Ontario’s lawyer, David Tortell, stated that Ontario takes no position on HCCC and HDI’s motion to intervene. But they had comments to add related to previous court rulings.
Tortell said HDI did not have legal capacity to represent HCCC.
He said as an unincorporated institution, HDI does not have “legal capacity” because in order to have that status, HDI must be a legal or natural person,or they would need something called a “statutory provision.” He also stated that HDI’s use of UNDRIP to support their claims was too broad.
Tortell said Ontario’s issue with UNDRIP is its a non-binding tool, and that it is an “aspirational” tool of law (according to a recent Alberta court ruling).
Canada’s representative Katrina Longo told the court the HCCC should have a representative, and it was a “reasonable proposal” to offer a different representative (other than HDI, which Longo said had not demonstrated itself as an appropriate representative).
She said for Canada the question is how can that person be included without jeopardizing the findings.
She argued that three “appropriate guardrails” must be put in place that limit HCCC’s involvement.
HCCC engagement should be limited to evidence of perspective on the issues.
They should not be allowed to advance new claims, she said. That representative would be seen in the eyes of the court as a representative for HCCC, and not the Haudenosaunee people.
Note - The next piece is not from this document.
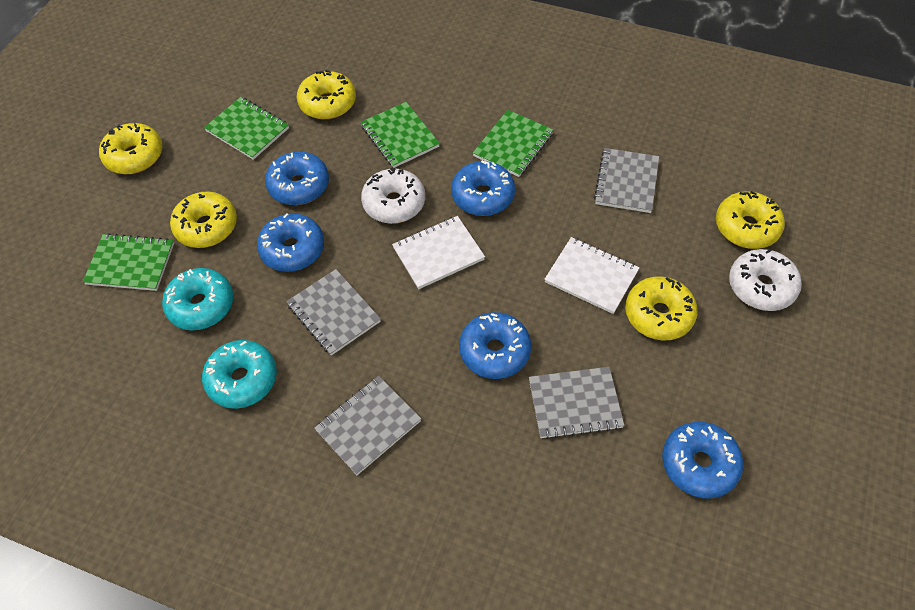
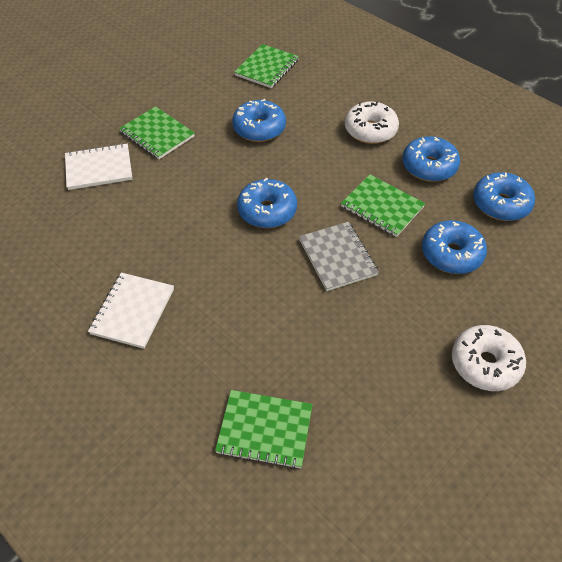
grey notebook: [286,269,381,356] [314,376,421,475] [529,367,624,439] [594,148,659,213] = 4 -> [299,222,379,291] = 1
turquoise donut: [162,268,233,331] [202,340,277,409] = 2 -> none = 0
yellow donut: [99,123,163,174] [170,192,237,248] [297,70,356,119] [625,276,698,341] [716,191,785,249] = 5 -> none = 0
Longo also stated that participatory rights could and should be determined by case management.
Longo said the HCCC should be allowed to enter as intervenors rather than joinders.
The HHDI’s lawyer Gilbert told the court SNEC’s use of the Indian Act to support the band’s exclusive beneficiary status regarding the Haldimand Tract is against (Indigenous) sovereignty and does not deal with title.
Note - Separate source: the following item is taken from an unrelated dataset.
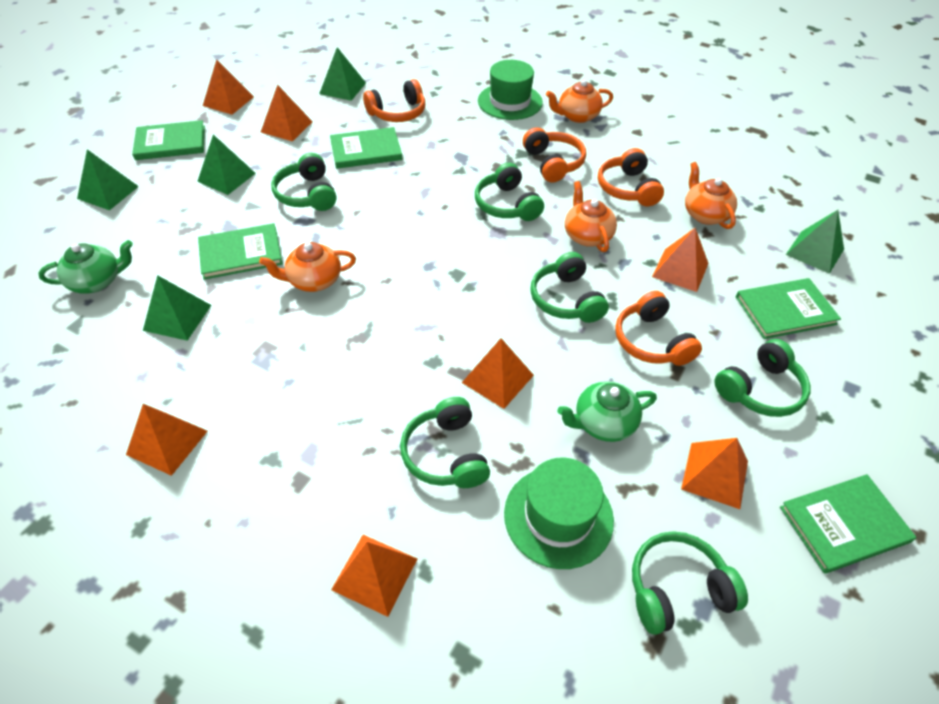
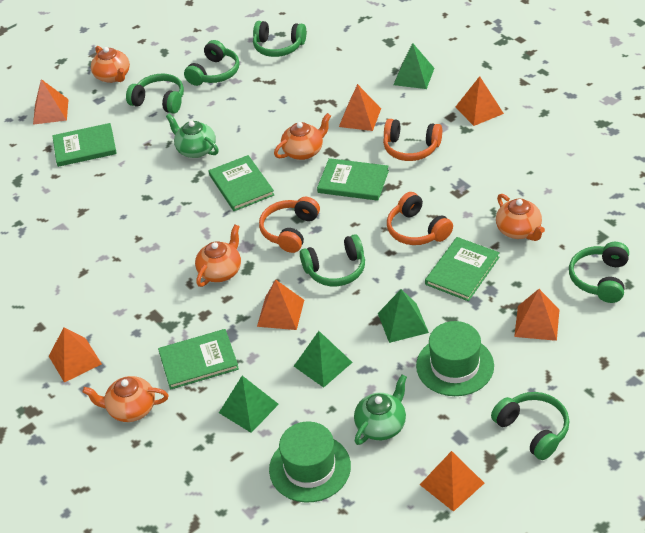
green pyramid: [77,149,139,211] [143,275,211,341] [197,135,256,195] [319,47,366,101] [786,210,844,274] = 5 -> [219,376,279,433] [294,331,353,388] [378,289,429,343] [394,43,434,89] = 4
orange headphones: [363,79,425,122] [523,127,586,183] [598,148,664,206] [615,291,702,366] = 4 -> [259,197,320,253] [383,119,442,161] [387,192,453,245] = 3
orange teapot: [259,242,356,292] [546,80,613,123] [565,181,617,252] [685,162,737,229] = 4 -> [82,376,168,422] [91,46,130,83] [195,225,241,287] [274,113,331,160] [496,194,545,241] = 5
He said the Indian Act created division and disputes among Indigenous communities, “It wasn’t about the Haldimand Tract….It’s simply about who administered what under the Indian Act.”
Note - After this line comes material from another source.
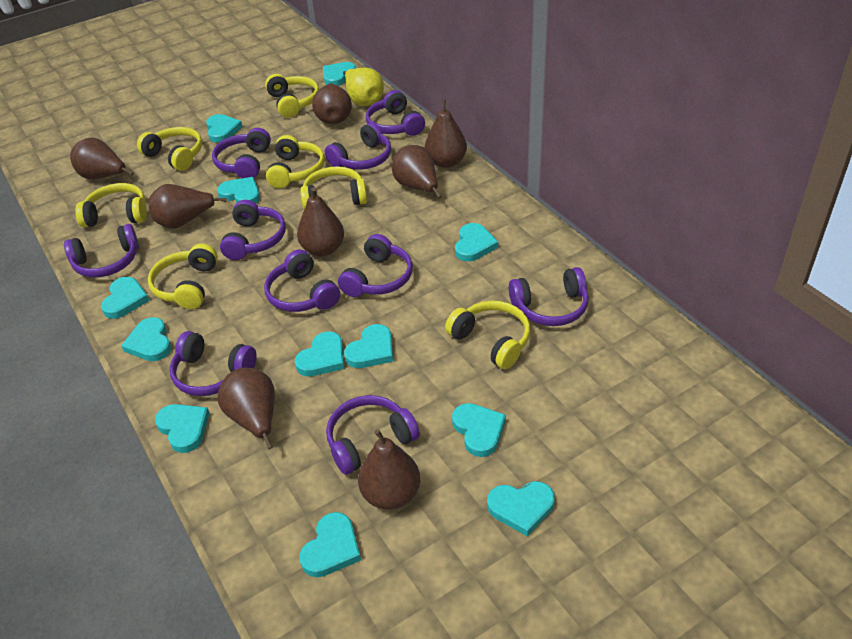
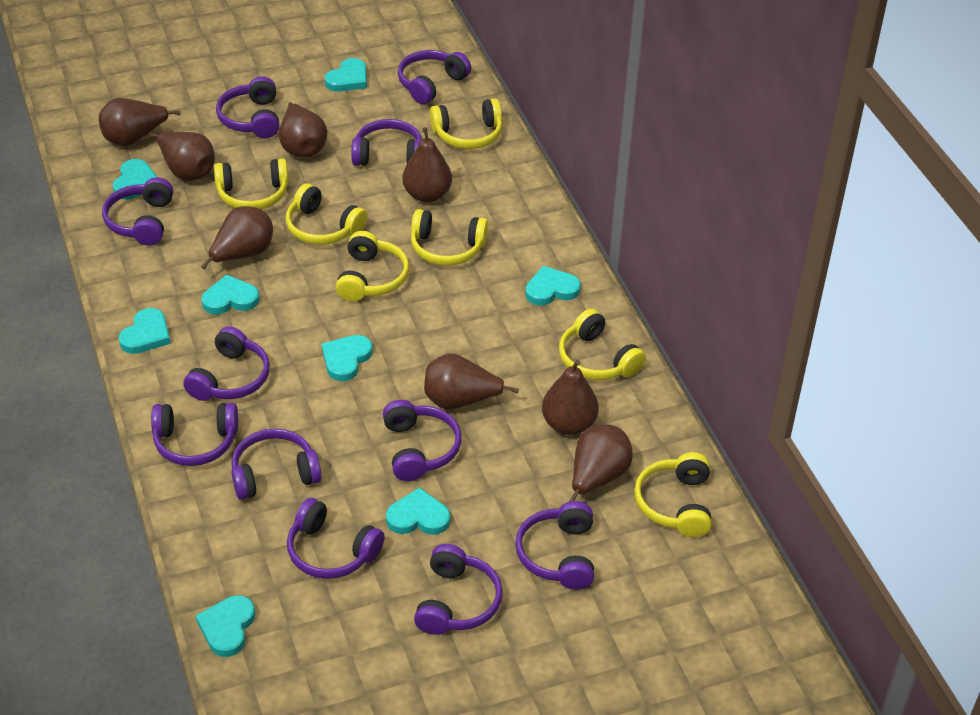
purple headphones: [64,224,139,278] [169,331,257,396] [212,128,271,178] [220,200,286,260] [264,250,340,312] [325,123,391,170] [326,395,420,475] [338,234,413,297] [366,90,425,136] [509,267,589,326] = 10 -> [102,177,173,246] [151,403,238,466] [183,326,270,401] [216,76,279,138] [231,428,322,500] [287,498,385,579] [351,119,422,166] [383,400,462,481] [398,50,471,104] [414,544,503,635] [515,501,594,590] = 11
turquoise heart: [101,277,149,319] [121,317,171,361] [155,404,210,453] [206,114,243,143] [217,177,260,204] [295,332,344,376] [299,512,361,577] [323,62,356,86] [344,324,393,368] [452,403,506,457] [455,223,498,262] [487,481,555,536] = 12 -> [113,159,157,200] [119,308,171,354] [196,595,255,657] [201,275,259,314] [322,335,372,381] [325,58,367,92] [386,487,450,535] [525,266,581,306] = 8
yellow pear: [343,68,384,106] = 1 -> none = 0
Gilbert said there were holes in SNEC’s membership argument, since at the time of the Haldimand Tract many people moved, and many people were deceased before they or their family could receive benefits they were promised under the Haldimand Tract. He said those were issues the court will have to eventually address.
Gilbert also revisited the testimony of Elected Chief Mark Hill to contend that the Haldimand Tract (even according to Hill) involved more people than the Six Nations band list.
Gilbert told the court a meaningful interpretation of the Haldimand Proclamation, is critical to this case.
Gilbert turned to the modern interpretation of treaties saying any matters that are under debate or unresolved,
should be in favor of the natural signatories. This includes the issue of who the rights of treaty lands pertain to. Modern court cases’ rulings demonstrate that this must be resolved in favor of the signatories (who were the Confederacy Chiefs).
Gilbert contends that SNEC’s current position is a restricted narrow interpretation that excludes voices.
He said if HDI’s motion is approved, and if HCCC is able to join the SNEC case, there should not be guardrails put on them to prevent degrees of their participation in matters pertaining to the court proceedings.
He said it would be a colonial imposition to ask the HCCC to appoint one Clan Mother or Chief.
He turned to a previous court rulings to support the argument that HCCC can appoint anyone or any group of their choosing to represent them in court.
Gilbert spoke about how many years ago HCCC appointed Joseph Brant, who was not a chief, and much of the evidence is connected with decisions he made as a delegate.
Janes said that HCCC is entitled to give a perspective only, but that they cannot allow them into the case to offer anything more.
The matter is scheduled to resume again in court on Friday.